Years ago I worked at McGill University for The Daily. I was ad designer, computer tech, emergency production night support, bottle washer and head geek in charge of video gaming on my lunch hour.

It was an interesting job that allowed me to meet a lot of smart, ambitious uni students, many of whom have gone on to do really cool things since. We worked with a printing company on Montreal’s south shore and every semester I tried to get at least the editorial core/production team out to the press for a tour.

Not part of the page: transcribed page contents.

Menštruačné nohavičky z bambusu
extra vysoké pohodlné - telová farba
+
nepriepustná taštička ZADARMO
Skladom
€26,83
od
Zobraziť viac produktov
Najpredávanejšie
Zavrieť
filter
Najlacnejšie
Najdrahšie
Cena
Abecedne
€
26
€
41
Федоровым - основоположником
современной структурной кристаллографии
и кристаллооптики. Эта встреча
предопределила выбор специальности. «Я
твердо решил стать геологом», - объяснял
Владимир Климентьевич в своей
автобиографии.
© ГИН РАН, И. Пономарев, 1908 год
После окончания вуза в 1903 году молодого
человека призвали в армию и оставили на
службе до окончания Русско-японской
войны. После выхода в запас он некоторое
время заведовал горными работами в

My theory was that the students would be more able to get their work done by deadline if they knew who it was they were keeping at work late. I also realized that the production of a newspaper, especially for people who’d grown up with laser printers on their desks, is a pretty abstract concept. So we’d go and see the film guys, how the plates were made, the offset web press, the finishing room (folding machines! Collators! Woo!). I don’t know that it helped much in getting the paper done, but I thought that everyone involved should have a vague idea about what went into actually printing the paper.

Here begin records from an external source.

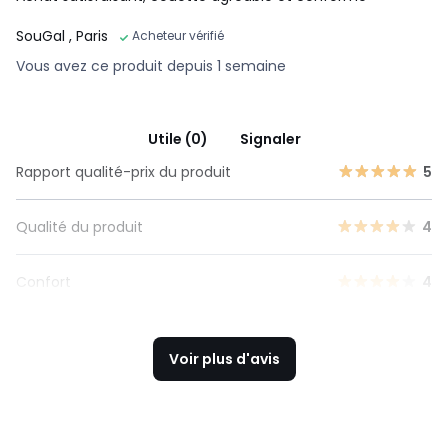
SouGal
, Paris
Acheteur vérifié
Vous avez ce produit depuis 1 semaine
Utile (0)
Signaler
Rapport qualité-prix du produit
5
Qualité du produit
4
Confort
4
Voir plus d'avis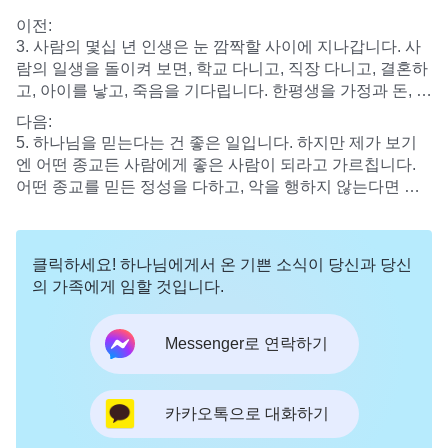
이전:
3. 사람의 몇십 년 인생은 눈 깜짝할 사이에 지나갑니다. 사
람의 일생을 돌이켜 보면, 학교 다니고, 직장 다니고, 결혼하
고, 아이를 낳고, 죽음을 기다립니다. 한평생을 가정과 돈, 지
위, 명예와 이익을 위해 바쁘게 뛰느라 진정한 인생의 방향
다음:
과 목표도 없고, 삶의 가치와 의미도 찾지 못합니다. 이렇게
5. 하나님을 믿는다는 건 좋은 일입니다. 하지만 제가 보기
세대를 거듭하며 살다 보면 참으로 허무하고 고통스럽습니
엔 어떤 종교든 사람에게 좋은 사람이 되라고 가르칩니다.
다. 사람의 삶은 왜 이렇게 허무하고 고통스러울까요? 어떻
어떤 종교를 믿든 정성을 다하고, 악을 행하지 않는다면 하
게 해야 인생의 허무와 고통을 해결할 수 있을까요?
나님께 구원받을 수 있지 않을까요?
클릭하세요! 하나님에게서 온 기쁜 소식이 당신과 당신
의 가족에게 임할 것입니다.
Messenger로 연락하기
카카오톡으로 대화하기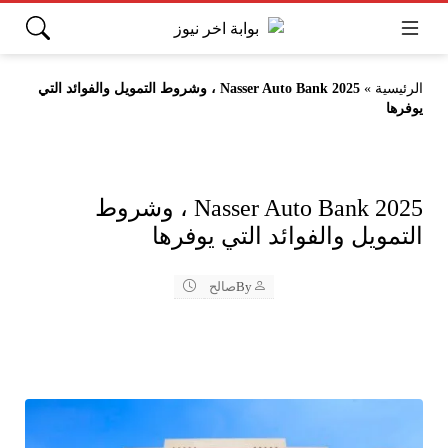
الرئيسية
»
Nasser Auto Bank 2025 ، وشروط التمويل والفوائد التي
يوفرها
Nasser Auto Bank 2025 ، وشروط
التمويل والفوائد التي يوفرها
By
صالح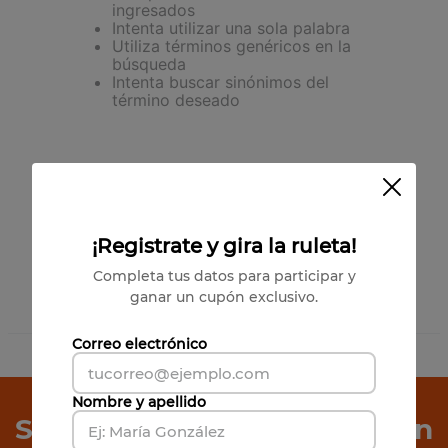
ingresados
Intenta utilizar una sola palabra
Utiliza términos genéricos en la
búsqueda
Intenta buscar sinónimos del
término deseado
¡Registrate y gira la ruleta!
Completa tus datos para participar y
ganar un cupón exclusivo.
Correo electrónico
0
Productos
Nombre y apellido
Suscríbete a Nuestro Boletín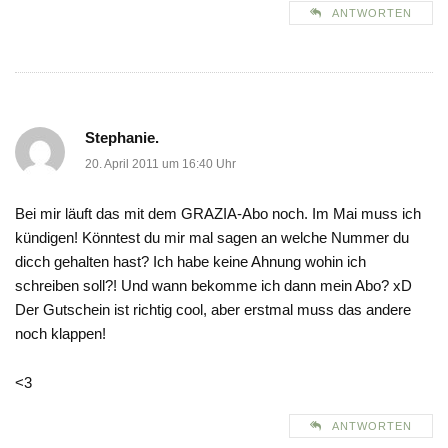
ANTWORTEN
Stephanie.
20. April 2011 um 16:40 Uhr
Bei mir läuft das mit dem GRAZIA-Abo noch. Im Mai muss ich
kündigen! Könntest du mir mal sagen an welche Nummer du
dicch gehalten hast? Ich habe keine Ahnung wohin ich
schreiben soll?! Und wann bekomme ich dann mein Abo? xD
Der Gutschein ist richtig cool, aber erstmal muss das andere
noch klappen!
<3
ANTWORTEN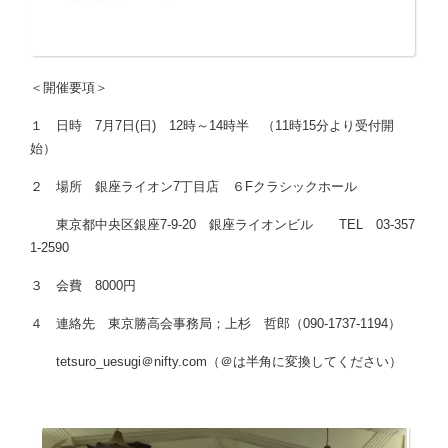
＜開催要項＞
１ 日時 7月7日(日) 12時～14時半 （11時15分より受付開
始）
２ 場所 銀座ライオン7丁目店 ６Fクラシックホール
東京都中央区銀座7-9-20 銀座ライオンビル TEL 03-357
1-2590
３ 会費 8000円
４ 連絡先 東京勝高会事務局；上杉 哲郎（090-1737-1194）
tetsuro_uesugi＠nifty.com（＠は半角に変換してください）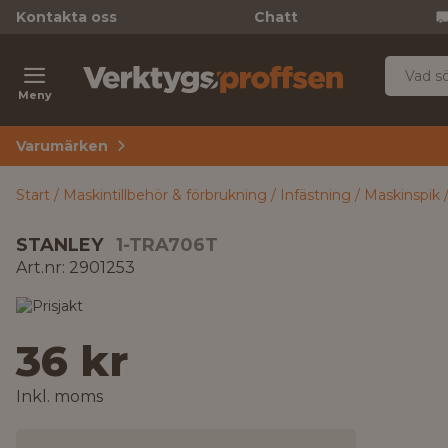
Kontakta oss
Chatt
Meny
Varumärken
Start
Maskintillbehör & förbrukning
Infästning
Maskinspik
STANLEY
1-TRA706T
Art.nr: 2901253
36 kr
Inkl. moms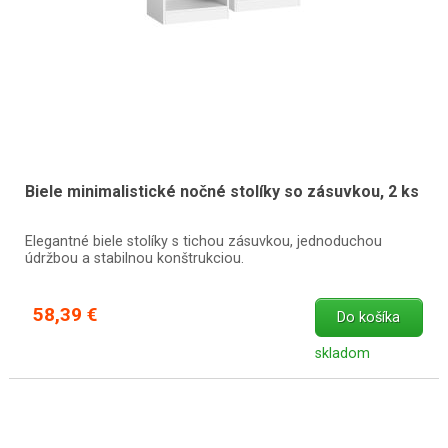
Biele minimalistické nočné stolíky so zásuvkou, 2 ks
Elegantné biele stolíky s tichou zásuvkou, jednoduchou
údržbou a stabilnou konštrukciou.
58,39 €
Do košíka
skladom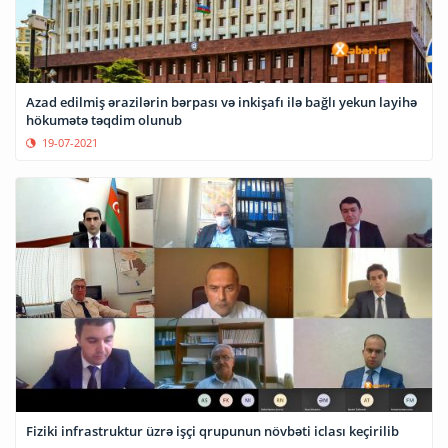
Azad edilmiş ərazilərin bərpası və inkişafı ilə bağlı yekun layihə
hökumətə təqdim olunub
19-07-2021
Fiziki infrastruktur üzrə işçi qrupunun növbəti iclası keçirilib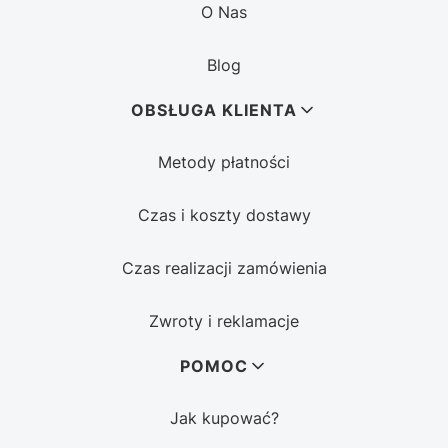
O Nas
Blog
OBSŁUGA KLIENTA
Metody płatności
Czas i koszty dostawy
Czas realizacji zamówienia
Zwroty i reklamacje
POMOC
Jak kupować?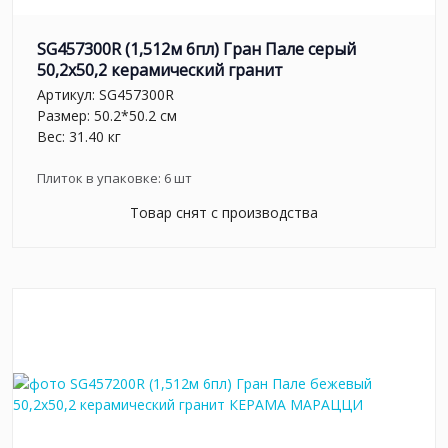
SG457300R (1,512м 6пл) Гран Пале серый
50,2x50,2 керамический гранит
Артикул:
SG457300R
Размер: 50.2*50.2 см
Вес: 31.40 кг
Плиток в упаковке:
6
шт
Товар снят с производства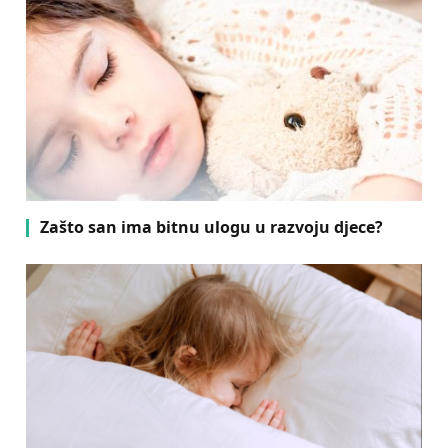
Zašto san ima bitnu ulogu u razvoju djece?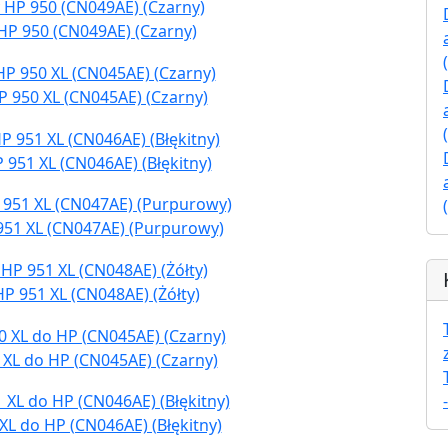
HP 950 (CN049AE) (Czarny)
P 950 XL (CN045AE) (Czarny)
 951 XL (CN046AE) (Błękitny)
951 XL (CN047AE) (Purpurowy)
P 951 XL (CN048AE) (Żółty)
 XL do HP (CN045AE) (Czarny)
XL do HP (CN046AE) (Błękitny)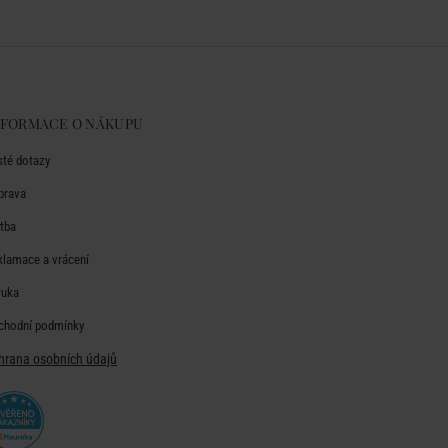
NFORMACE O NÁKUPU
sté dotazy
prava
atba
klamace a vrácení
ruka
chodní podmínky
hrana osobních údajů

Recently I gave a little how-to lecture as part of Marketing 101. The students have been presented with a scenario where they are starting a small Pizza company and have an angel investor willing to help them out with start up costs etc. The wrinkle is that the investor is overseas and won’t be coming in for a meeting. So the small company must pitch itself via video delivered on YouTube. My role was to create a how-to hand-out and then come into the class and run them through the steps needed to upload video to YouTube.

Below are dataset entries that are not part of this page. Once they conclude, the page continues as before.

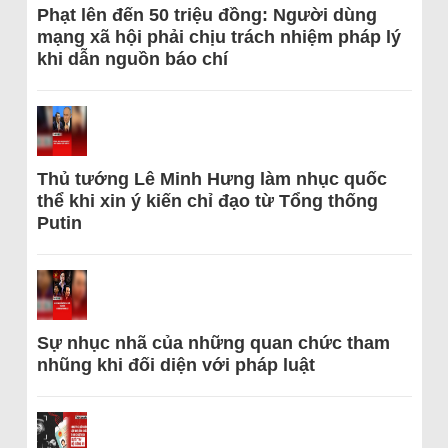
Phạt lên đến 50 triệu đồng: Người dùng
mạng xã hội phải chịu trách nhiệm pháp lý
khi dẫn nguồn báo chí
Thủ tướng Lê Minh Hưng làm nhục quốc
thể khi xin ý kiến chỉ đạo từ Tổng thống
Putin
Sự nhục nhã của những quan chức tham
nhũng khi đối diện với pháp luật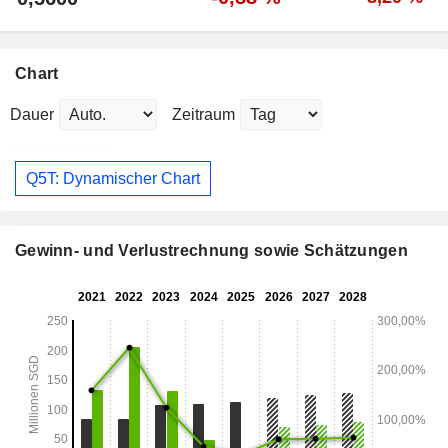
Chart
Dauer
Zeitraum
Q5T: Dynamischer Chart
Gewinn- und Verlustrechnung sowie Schätzungen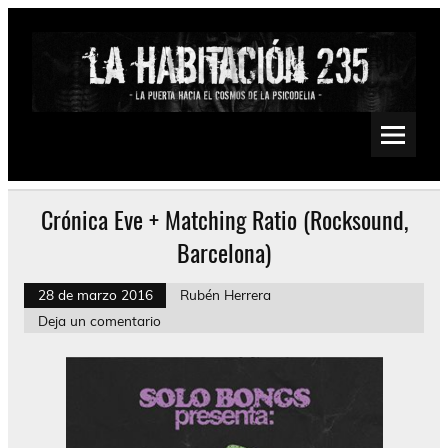
Saltar
al
contenido
La Habitación 235
Psychedelic, Stoner, Doom, Sludge, Fuzz, Space, Drone
Crónica Eve + Matching Ratio (Rocksound,
Barcelona)
28 de marzo 2016
Rubén Herrera
Deja un comentario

I think that it’s been about 2-4 years since I last spoke to undergrads. I’d forgotten that they they stare blankly. I’d forgotten that some of them look like they are falling asleep. I’d forgotten that none of them ask questions (actually, I got two. Teacher friends tell me that this is a huge victory for me.). I’d also forgotten how the built space of teaching can be totally counter to any ideas I have about collaborative learning and “flipping” the classroom (rooms with seating that steep should have gladiators and lions at the bottom – but I digress).

So, my solution to this is that I’m going to make a pledge: at a bare minimum I’m going to attend a bigger class (this one had 180 students registered) once a semester from now on. Ideally I’d like to give at least one partial lecture per term, but I hardly count as a subject matter expert in most fields that Universities grant degrees in, so that’s not practical.